Investigation of Nasal/Oropharyngeal Microbial Community of COVID-19 Patients by 16S rDNA Sequencing

Abstract

Since December 2019, SARS-CoV-2 infection has been still rapidly spreading, resulting in a pandemic, followed by an increasing number of cases in countries throughout the world. The severity of the disease depends on the patient's overall medical condition but no appropriate markers are available to establish the prognosis of the patients. We performed a 16S rRNA gene sequencing, revealing an altered composition of the nasal/oropharyngeal (NOP) microbiota in 21 patients affected by COVID-19, paucisymptomatic or in an Intensive Care Unit (ICU), as compared to 10 controls negative for COVID-19 or eight affected by a different Human Coronavirus (HKU, NL63 and OC43). A significant decrease in Chao1 index was observed when patients affected by COVID-19 (in ICU) were compared to paucisymptomatic. Furthermore, patients who were in ICU, paucisymptomatic or affected by other Coronaviruses all displayed a decrease in the Chao1 index when compared to controls, while Shannon index significantly decreased only in patients under ICU as compared to controls and paucisymptomatic patients. At the phylum level, Deinococcus-Thermus was present only in controls as compared to SARS-CoV-2 patients admitted to ICU, paucisymptomatic or affected by other coronaviruses. Candidatus Saccharibacteria (formerly known as TM7) was strongly increased in negative controls and SARS-CoV-2 paucisymptomatic patients as compared to SARS-CoV-2 ICU patients. Other modifications were observed at a lower taxonomy level. Complete depletion of Bifidobacterium and Clostridium was exclusively observed in ICU SARS-CoV-2 patients, which was the only group characterized by the presence of Salmonella, Scardovia, Serratia and Pectobacteriaceae. In conclusion, our preliminary results showed that nasal/oropharyngeal microbiota profiles of patients affected with SARS-CoV-2 may provide valuable information in order to facilitate the stratification of patients and may open the way to new interventional strategies in order to ameliorate the outcome of the patients.

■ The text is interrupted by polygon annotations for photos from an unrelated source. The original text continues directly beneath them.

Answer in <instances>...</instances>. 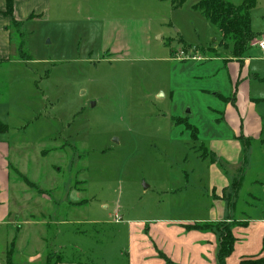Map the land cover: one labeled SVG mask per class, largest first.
Wrapping results in <instances>:
<instances>
[{
	"label": "rangeland",
	"instance_id": "1",
	"mask_svg": "<svg viewBox=\"0 0 264 264\" xmlns=\"http://www.w3.org/2000/svg\"><path fill=\"white\" fill-rule=\"evenodd\" d=\"M201 1L20 0L17 57L0 65V148L25 207L0 222V264L10 252L14 264H218L219 235L186 226L219 222L239 238L227 264L263 248L264 143L242 172L212 149L239 122L221 98L233 97V42L193 10ZM250 18L244 58L264 41V0ZM217 169L242 175L239 193L213 195Z\"/></svg>",
	"mask_w": 264,
	"mask_h": 264
},
{
	"label": "crops",
	"instance_id": "2",
	"mask_svg": "<svg viewBox=\"0 0 264 264\" xmlns=\"http://www.w3.org/2000/svg\"><path fill=\"white\" fill-rule=\"evenodd\" d=\"M20 5V0H15L14 11L13 15L11 16L6 14L7 0H0V65L9 63L13 58L17 57L14 49L12 30L14 28L13 22L15 20L22 23V25L24 22L22 16H20ZM32 16L33 14L30 13V15L26 17L25 20H30ZM254 50H256L255 53L253 52ZM253 51L249 53L250 55L247 54L246 58L241 60L235 58L227 59V61L232 62L230 63V66L234 67L233 71H230L228 68L229 79L232 87V92L230 95H233V97L229 98V96L222 95V100H227L223 113L225 114L227 121L229 119L234 121L233 118H235L239 122V124L238 126H234L233 133L230 137L227 136L220 140H215V142L213 143H215L216 147L213 146L212 149L215 151L216 156L221 157L230 166H232V171L234 170V168L239 172L244 171L246 167L248 169L250 162H252L251 157L255 152V147H253V144L258 141L264 143V52L260 51L258 48L253 49ZM254 61L262 62L263 64L254 65V68H252V62ZM238 64L239 69H237ZM240 64H244L243 68H240ZM252 75H254V78L257 80L255 88L252 86V82L250 80ZM259 86H261L262 89L259 88ZM260 92H263V94H259ZM229 100H231V102H229ZM235 127L238 128L236 129ZM241 142H246L245 150L244 147H242ZM10 151V147L3 146L2 148H0V186L2 187V189H4V192L0 191V222L7 221V219L15 213H20V211L23 212L25 207L24 203H22L21 205L12 204V201H17V198H13L14 193L12 192V187L16 184H12V180L10 177V168H12V165L11 163H8L7 160V155L10 154ZM243 153L244 155H246L244 159L241 158V155ZM19 174L21 175L20 180L22 182H25L23 180L25 176L21 173V171H19ZM212 177L213 182H211L210 190L218 199L223 200L225 198V192L227 189H234V191H236L237 193H239L242 189V175L240 179L233 178L232 182V180H229L227 176H225V174L217 169V172L214 171ZM229 181H231V184L229 183ZM6 182L8 183L7 185L5 184ZM239 182L241 184L240 186H237L238 188L234 186L231 187L232 184H236ZM254 183H259V181H255ZM227 222L230 223L231 221L228 220ZM29 223L31 222H27V224ZM235 223L236 225L242 224L241 222ZM262 224H264V220L262 221L261 225ZM196 225L197 224L187 225V230L190 232H202L193 230L192 227H190ZM244 225L246 224L244 223ZM233 227L234 226H232L233 234L238 241L239 238L236 236ZM13 240H15V237L13 238ZM247 249L248 247H246L245 250ZM261 251L264 252V244L262 248L260 247L259 243H256V246L251 248L250 255L240 257L241 260L239 259L238 264H240L243 259L264 257V254H262L263 252ZM235 252L236 246L233 254L227 260L231 259ZM10 254L11 252L8 255L7 264L10 259ZM12 259L13 256L11 260ZM11 262L12 264H14L13 261Z\"/></svg>",
	"mask_w": 264,
	"mask_h": 264
},
{
	"label": "trees",
	"instance_id": "3",
	"mask_svg": "<svg viewBox=\"0 0 264 264\" xmlns=\"http://www.w3.org/2000/svg\"><path fill=\"white\" fill-rule=\"evenodd\" d=\"M169 1L176 10L182 8L189 0H162ZM15 0H7V15H13ZM257 5V0H246L242 5L235 6L225 0H202L193 6V10L201 13L212 25L217 27L223 39L233 42V56L241 60L250 50L251 44L256 36L252 28L250 12ZM32 19V17H31ZM14 27L21 28L22 23L15 20ZM23 45L18 49V58L28 61L30 57L23 51ZM190 127V126H189ZM221 224V225H220ZM193 230L202 232H213L219 234V249L217 254L218 264H227V259L233 254L237 239L235 238L232 226L219 224H203L190 226ZM9 259L8 264H12ZM170 262V260L168 259ZM240 264H264L262 258L243 259Z\"/></svg>",
	"mask_w": 264,
	"mask_h": 264
},
{
	"label": "built area",
	"instance_id": "4",
	"mask_svg": "<svg viewBox=\"0 0 264 264\" xmlns=\"http://www.w3.org/2000/svg\"><path fill=\"white\" fill-rule=\"evenodd\" d=\"M256 46L260 51L264 52V41L258 42Z\"/></svg>",
	"mask_w": 264,
	"mask_h": 264
}]
</instances>
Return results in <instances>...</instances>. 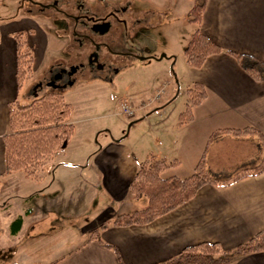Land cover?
<instances>
[{"label":"crops","instance_id":"1","mask_svg":"<svg viewBox=\"0 0 264 264\" xmlns=\"http://www.w3.org/2000/svg\"><path fill=\"white\" fill-rule=\"evenodd\" d=\"M52 1L54 0H49L46 5ZM56 1L57 8L41 7L35 3V11L27 7L22 12L18 8L13 16L0 18V177L13 174L4 172L2 136L8 132L9 103L15 99L21 102L19 92L22 88L17 90L16 42L13 33L19 30L27 33V44L33 52L32 73L37 59L49 51V34L60 41L61 50L55 53L56 56H61L66 51V41L74 45L70 34L74 21L60 10L72 14L74 8L60 0ZM190 7L191 3L189 9ZM199 28L222 51L207 56L198 67L189 66L185 57V61L181 59L173 72L178 90L164 106L160 105L161 96L165 92L163 88L158 91L157 85L168 70L160 65V61L165 59L173 60L174 64L178 62L179 57L174 56L177 51L175 48H160V51H164V57L156 59L159 60V65L150 70L151 76L144 81L143 88L138 89L135 81L124 78L119 80L117 86L121 91L115 105L123 100L144 102L155 91L159 92L157 111L152 114L143 111L140 114L142 117L130 125L131 128L137 125L142 127V132L138 135V147L116 144L114 139H108L103 145L84 152L89 157L86 163L68 162L64 165L53 162L60 153L58 151L44 165L42 171L67 172L71 177L73 188L69 189L72 191L66 188L70 183L69 179L60 176L56 178L55 174L51 182L57 184L59 196L53 202L47 201L42 205L40 192H30L21 198L25 205L22 208L23 215H16V212L6 213L9 207L8 196L0 195V251L7 250L9 254L14 252V241L18 233L23 228L30 229L34 226L32 220H27L28 217L39 213L52 214L54 212L51 209L63 207L61 204L77 209L86 199V192L82 191V187L89 185L94 196V187L100 184L108 196V206L104 213L91 225L87 224L84 240L45 264H119L113 251L103 247L97 240L90 239V233L103 222L146 205L144 197L134 198L129 192V183L139 164L146 158L153 155L169 163V167L161 173L163 176L185 177L193 172L199 158L204 154L207 174L220 180L229 179L244 169H252L261 162L263 144L257 134L220 133L211 139L210 136L219 129L242 128L248 125L264 136V80L251 78L230 53L252 55L264 64V0H207ZM120 33L121 29L118 36H114L115 41L120 39ZM191 33L192 30L187 29L173 43H178L183 49ZM124 60L126 64L120 72L129 66L127 58ZM193 82L204 86L205 98L193 106L191 120L179 123V114L185 107L186 89ZM40 86L44 85L39 83L30 91L24 92L23 96L30 101L48 90ZM182 93L184 98L178 103ZM138 94L145 97L138 100ZM41 172L32 178L24 174L23 176L34 180ZM66 192H72L67 201L63 198ZM127 205H132V210L126 211ZM41 206L44 212L39 210ZM18 216L22 218L20 228L12 232V222ZM62 225H56L55 228ZM262 230L264 171L227 186L203 184L190 200L149 223L108 225L99 234L105 243L116 248L123 264H157L176 255L183 248L200 242L218 243L224 249H232ZM5 242L8 243L4 245ZM233 264H264V252L235 256Z\"/></svg>","mask_w":264,"mask_h":264},{"label":"rangeland","instance_id":"2","mask_svg":"<svg viewBox=\"0 0 264 264\" xmlns=\"http://www.w3.org/2000/svg\"><path fill=\"white\" fill-rule=\"evenodd\" d=\"M60 1L71 7L78 0ZM47 2L49 0H0V18L13 16L18 8L22 9V12H25L27 7L35 11L36 6L32 3L46 4ZM79 2L85 8H90L93 11L122 13L124 17H128L130 13L134 17H139L140 23L133 27L134 34L132 36L122 34V49L126 48L130 50L133 46L135 52L138 51L147 55L151 54L154 57L144 59L128 58L129 66L127 69L122 70L118 74L111 75L112 81L102 79L104 73L99 74L101 76L98 78L97 76L94 77V74L93 76L90 75V72L87 71L86 74L76 73L70 82H64L61 85L60 90L65 100L71 105L68 121L74 125L71 138L64 148L59 151L60 153L55 156L53 161L56 164L61 162L62 165L68 164V162L86 163L89 157L85 156L84 152L103 145L105 140L108 139H114V143L116 144L138 147V135L142 132V127L135 124L137 126L131 128L130 125L133 121L142 117L140 114L144 112L152 114L157 111L159 97L157 98L156 96L159 90L163 88L165 92L161 96L162 104L160 106L167 104L172 94L177 92L178 88L175 85V79H173V72H175L176 66L181 59L185 61L183 54L184 47L182 49L181 45L179 46L178 43L174 44L173 42L174 39H177L176 37L183 35L187 29H191L192 31L194 29V25L190 22L188 14L190 0H79ZM124 5H129L127 11ZM110 20H112V27L108 36H118L120 26L114 22L112 17ZM44 30L49 34L46 29ZM47 37H50L48 41L49 49H47L49 51L44 52V55L37 59L34 73L23 84L19 92V100L21 102H28V99L23 96L24 92L30 91L32 87H35L39 83L44 85L40 87H46L49 90L45 82L58 69L57 65L60 61L57 60L60 58V55L56 56L55 52L61 50V43L53 35L50 36L49 34ZM169 46L177 50L174 56H178L179 59L175 64L172 63L173 60L162 59L160 61V65L165 66L168 72L162 78L163 80L158 83V91H155L144 102L133 103L123 100L120 103L117 102L115 105L119 91H121L120 87L117 86L119 80L124 78L132 82L135 81L138 84L136 86L138 89L143 88L145 85L144 81L151 76L150 70L152 68L155 69L159 65V60L156 61V59L164 53L163 50L160 51V48H168ZM64 47L66 51H70L69 61L66 63L74 62L73 56L74 52H76V47L70 45L68 41H66ZM114 48L120 49L119 43L115 44ZM144 97L145 95H137L138 100ZM183 98L184 94L182 93L178 103H181ZM122 105H126L130 110H133L131 117L135 116V118L127 117L128 115L123 111ZM55 174L57 175L56 178L60 176L69 179L70 183L66 188L72 191V189H69L73 188L70 180L71 177L67 172L60 171L56 173L55 170L54 173L53 170L46 173L42 171L34 180L26 179L22 171L13 172L11 176L0 177V195L8 196L7 204L9 207L6 213L13 214L16 212V215L22 213V210H24L22 208H25V205L22 203L21 198L30 192L31 194L40 192V202L42 205H45L47 201L53 202L60 194L57 184L51 182ZM85 185V187H82V191L86 192V199L82 201L77 209L61 204L63 207L51 209L54 212L52 214L41 215L39 213L38 215L33 214L32 217H28L27 220H32L34 226L30 229L23 228L18 233L14 241V252H10L9 254L7 250L0 251V264H45L53 258L65 254L71 246L84 240L87 224L91 225L101 217L108 206V196L100 184L95 187L93 185L95 190L94 196L92 188L87 184ZM71 193H65L63 196L65 201H67ZM117 206L119 207L120 204H117ZM131 208H133L132 205L131 207L127 205L125 210L130 211L132 210ZM39 210L44 212L43 206ZM60 224L63 225L55 228L56 225L59 226ZM0 242H2V237ZM7 243L5 242L4 245Z\"/></svg>","mask_w":264,"mask_h":264},{"label":"trees","instance_id":"3","mask_svg":"<svg viewBox=\"0 0 264 264\" xmlns=\"http://www.w3.org/2000/svg\"><path fill=\"white\" fill-rule=\"evenodd\" d=\"M190 1L188 14L194 29L183 49V54L189 66L198 67L207 56L221 52L222 49L203 35L199 28L207 0ZM26 36L27 33L23 30L13 33L16 42L17 90H20L25 81L32 76L33 52L27 44ZM230 53L251 78L264 80V64L258 58L248 54ZM205 95L204 86L198 82H193L186 89L185 107L179 114V123L191 120L193 106L201 103ZM70 113L71 105L65 100L59 88H50L26 103L17 99L9 103L8 132L2 136L5 174L22 171L26 177L32 178L40 173L44 165L55 153L61 151L71 138L74 125L68 121ZM220 133L257 134L263 144L261 162L252 169H244L229 179L220 180L207 174L204 154L199 158L193 172L185 177L163 176L161 173L169 167V163L151 155L139 164L129 183L130 194L134 198L144 197L146 205L103 222L98 229L90 233V239H95L103 247L112 250L119 264H123L116 248L100 238V231L108 225L149 223L190 200L203 184L227 186L264 171V136L255 128L248 125L242 128L219 129L211 134L210 139ZM21 221L22 218L18 216L12 222V232L20 228ZM253 252H264V230L232 249H224L218 243L200 242L183 248L176 255L157 264H233L235 256Z\"/></svg>","mask_w":264,"mask_h":264},{"label":"flooded vegetation","instance_id":"4","mask_svg":"<svg viewBox=\"0 0 264 264\" xmlns=\"http://www.w3.org/2000/svg\"><path fill=\"white\" fill-rule=\"evenodd\" d=\"M37 4L41 7L53 6L57 8L58 1L54 0L47 5L42 3ZM129 5H124L126 11ZM72 6L74 8L72 14H69L66 10H59L62 14L71 16L74 21L70 29L73 44L76 47V52H74L73 56L74 62L66 63L69 61L70 53L64 51L58 59L60 61L57 65L59 70L57 69V71L53 72L46 80L49 87L60 89L61 85L64 82H70L76 73L86 74L87 71L90 72V75L93 76L94 74V77L97 76L98 78L101 76L99 74L104 73L102 79L112 81L111 75L118 74L120 69L125 67L126 63L124 59L154 57L151 54L145 56L138 53V51L135 52L133 46L130 50L126 48L122 49V34L131 35L134 32V25L140 23L139 17H134L130 13L128 17H124L122 13L93 11L90 8H85L79 0ZM111 17L121 29L118 41H115L114 37L108 36L112 27ZM117 43H119L120 49L114 48Z\"/></svg>","mask_w":264,"mask_h":264},{"label":"built area","instance_id":"5","mask_svg":"<svg viewBox=\"0 0 264 264\" xmlns=\"http://www.w3.org/2000/svg\"><path fill=\"white\" fill-rule=\"evenodd\" d=\"M156 97L158 98L159 94ZM156 97H155V99H156ZM122 107L124 109L123 111L125 112V114H127L128 116H132L133 115V110H130L129 107H127L126 105H122Z\"/></svg>","mask_w":264,"mask_h":264},{"label":"water","instance_id":"6","mask_svg":"<svg viewBox=\"0 0 264 264\" xmlns=\"http://www.w3.org/2000/svg\"><path fill=\"white\" fill-rule=\"evenodd\" d=\"M160 57L162 58V57H164V55L162 54Z\"/></svg>","mask_w":264,"mask_h":264}]
</instances>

Keywords: Nasal/Oropharyngeal; SARS-CoV2; microbiota.

Figure 1

Boxplots of age (A), Chao1 index of species richness (B) and Shannon index of species diversity (C) in healthy subjects (Neg Controls), patients infected with other human coronaviruses (Other HCoVs), paucisymptomatic patients (SARS-CoV-2 Pauci) and patients in Intensive Care Units (SARS-CoV-2 ICU). (## = p < 0.10; * = p < 0.05; ** = p < 0.01; *** = p < 0.005). (D) Multidimensional Scaling plot from Principal Coordinates Analysis (PCoA) based on Bray–Curtis distances at genus level showing a clustering pattern among samples obtained from Neg controls (red), other HCoVs (green), SARS-CoV-2 Pauci (blue) and SARS-CoV-2 ICU (violet).

Figure 2

Microbiota composition of Neg Controls, Other HCoVs, SARS-CoV-2 Pauci and SARS-CoV-2 ICU at the phylum level. The mean value of all the detected taxa is represented.

Figure 3

Microbiota composition of Neg Controls, Other HCoVs, SARS-CoV-2 Pauci and SARS-CoV-2 ICU at the family level. The mean value of all the detected taxa is represented.

Figure 4

Microbiota composition of Neg Controls, Other HCoVs, SARS-CoV-2 Pauci and SARS-CoV-2 ICU at the genus level. The mean value of all the detected taxa is represented.

Figure 5

Venn diagrams showing the number of distinct and shared families (A) and genera (B) up and downregulated between subjects grouped by Neg Controls, other HCoVs, SARS-CoV-2 Pauci and SARS-CoV-2 ICU.